On the lookout for a P55 motherboard to match that shiny new Lynnfield CPU? Given the sheer selection available, deciding on one can be a hassle. ASUS’ P7P55D Pro looks to appeal to a large crowd, though, by offering a slew of useful options, impressive overclocking abilities and a great design for an easy-to-stomach $170.
Before we get into our overclocking results, allow me to clarify how we do things. In order to declare an overclock as “stable”, we stress it as hard as possible for a certain period of time, both with CPU-related tests and also GPU-related, to conclude on what we’ll be confident is 100% stability throughout all possible computing scenarios.
For the sake of CPU stress-testing, we use LinX. Compared to other popular CPU stress-testers, LinX’s tests are far more gruelling, and proof of that is seen by the fact that it manages to heat the CPU up to 20°C hotter than competing applications, like SP2004. Generally, if the CPU survives the first half-hour of this stress, there’s a good chance that it’s mostly stable.
If the CPU stress passes without error, then GPU stress-testing begins, in order to assure a system-wide stable overclock. To test for this, 3DMark Vantage’s Extreme test is used, with the increased resolution of 2560×1600, looped nine times. If this passes, some time is dedicated to real-world game testing, to make sure that gaming is just as stable as it would be if the CPU were at stock. If both these CPU and GPU tests pass without issue, we can confidently declare a stable overclock.
One thing that separates ASUS’ recent boards from the rest is the TurboV EVO overclocking software. I often shun overclocking software, because it takes far longer to achieve a decent overclock with than it would if you just went into the BIOS and took care of it yourself. And then there’s the problem of the software “auto-tuner” simply taking too long, or wimping out after a measly 5 – 10% overclock is achieved.
ASUS wants to change opinions with TurboV EVO, and do to so, its created a special chip on the motherboard that interacts with this software directly. During the process of tuning, it checks in to make sure voltages and temperatures are in line, along with stability. As it increases the BCLK and other things, it will re-test using an internal stress-tester to verify stability. If everything checks out, it will continue going until the PC crashes.
During the process of auto-tuning, nothing else can be done on the PC as the software takes over the entire screen. As it does its magic, you can sit back and enjoy the show. There are many animations and cool-looking effects that adds to the overall appeal of the tool. I believe this is the first ever piece of ASUS software that has impressed me where aesthetics are concerned. I mean, just look at it!

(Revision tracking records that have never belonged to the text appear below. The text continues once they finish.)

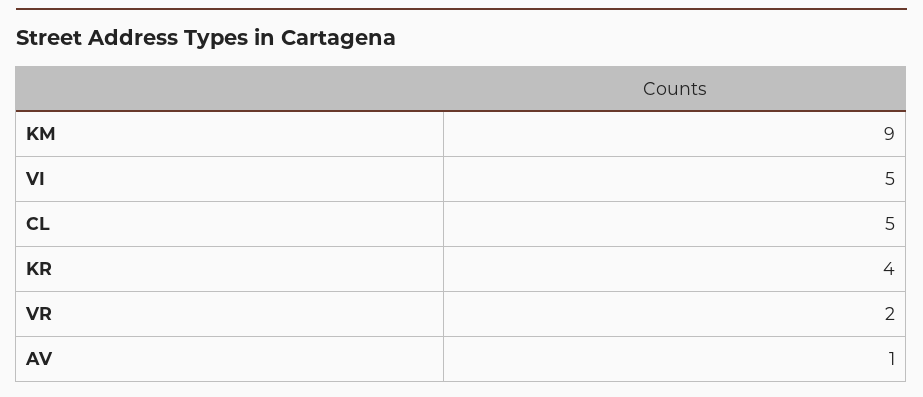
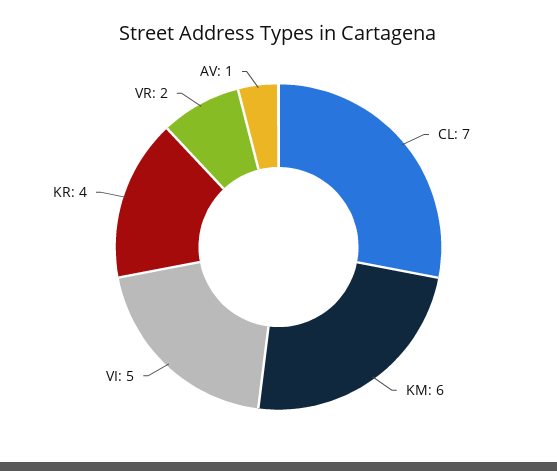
KM: 9 -> 6
CL: 5 -> 7

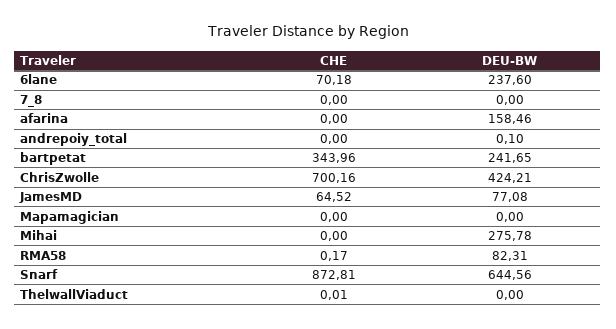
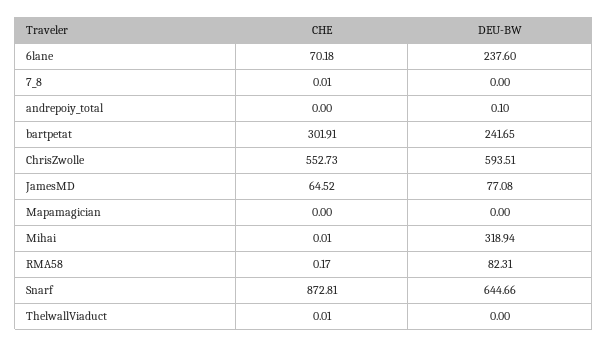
CHE, 7_8: 0 -> 0.01
CHE, afarina: 0 -> none
DEU-BW, afarina: 158.46 -> none
CHE, bartpetat: 343.96 -> 301.91
CHE, ChrisZwolle: 700.16 -> 552.73
DEU-BW, ChrisZwolle: 424.21 -> 593.51
CHE, Mihai: 0 -> 0.01
DEU-BW, Mihai: 275.78 -> 318.94
DEU-BW, Snarf: 644.56 -> 644.66

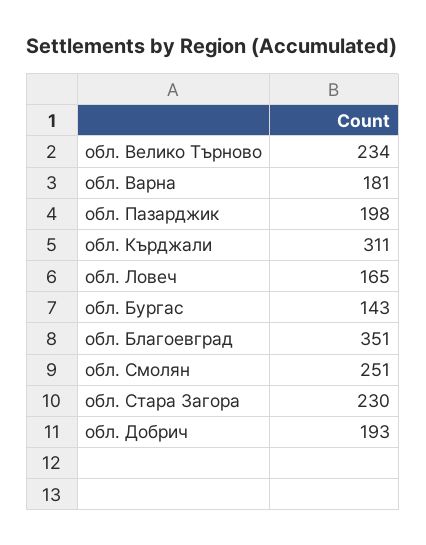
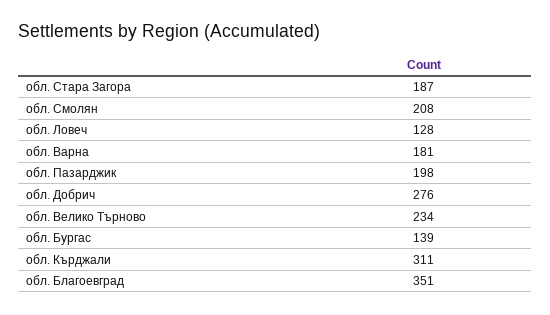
обл. Ловеч: 165 -> 128
обл. Бургас: 143 -> 139
обл. Смолян: 251 -> 208
обл. Стара Загора: 230 -> 187
обл. Добрич: 193 -> 276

There are three options to choose from for the auto-tuner, with the most interesting being “Extreme Tuning”. With the CPU at stock speeds, I went ahead and let the program do its thing, and after a reboot, it told me that a 33% boost to the CPU was a success, from 2.66GHz to 3.88GHz. That’s what I call an overclock!
After that clock was established, TurboV EVO attempted to go even further, but going higher was just out of the question, so it left me with the overclock seen above. If my temperature situation was better, I’m confident it would have gone even higher, but any way you look at it, 3.88GHz for no effort whatsoever is nothing to scoff at!
Ignoring TurboV EVO entirely, the process of overclocking with the P7P55D Pro is an absolute breeze, thanks not only in part to the exhaustive number of BIOS tweaking options, but also because the board can handle a lot of pain. That said, I haven’t quite settled on a top-end stable overclock, just because the CPU got far too hot. Your situation might be different, where an even higher overclock will prove cooler. It depends on not only the CPU cooler itself, but the ambient room temperature as well.
Like the only other P55 board I’ve overclocked with so far, Gigabyte’s P55-UD5, I reached a stable overclock of 3.70GHz with ease, but I wanted to go further, and see just how high I could push things while putting up with the near 100°C temperatures. One result is below. Yes, that’s 4.2GHz. You can click on it to see that it was stable enough to handle a couple of runs of Cinebench, with very nice scores.
This might not be an ultra high-end board, but it sure has proved itself where overclocking is concerned. If temps weren’t an issue, I might have even gone further, because as stable as it was at 4.2GHz, I can tell that some headroom remains. But as it is, 3.70GHz (185MHz x 20) proved LinX stable on our Core i7-870, which is still a great overclock. If temps don’t get in your way, I have little doubt you’ll push well beyond that.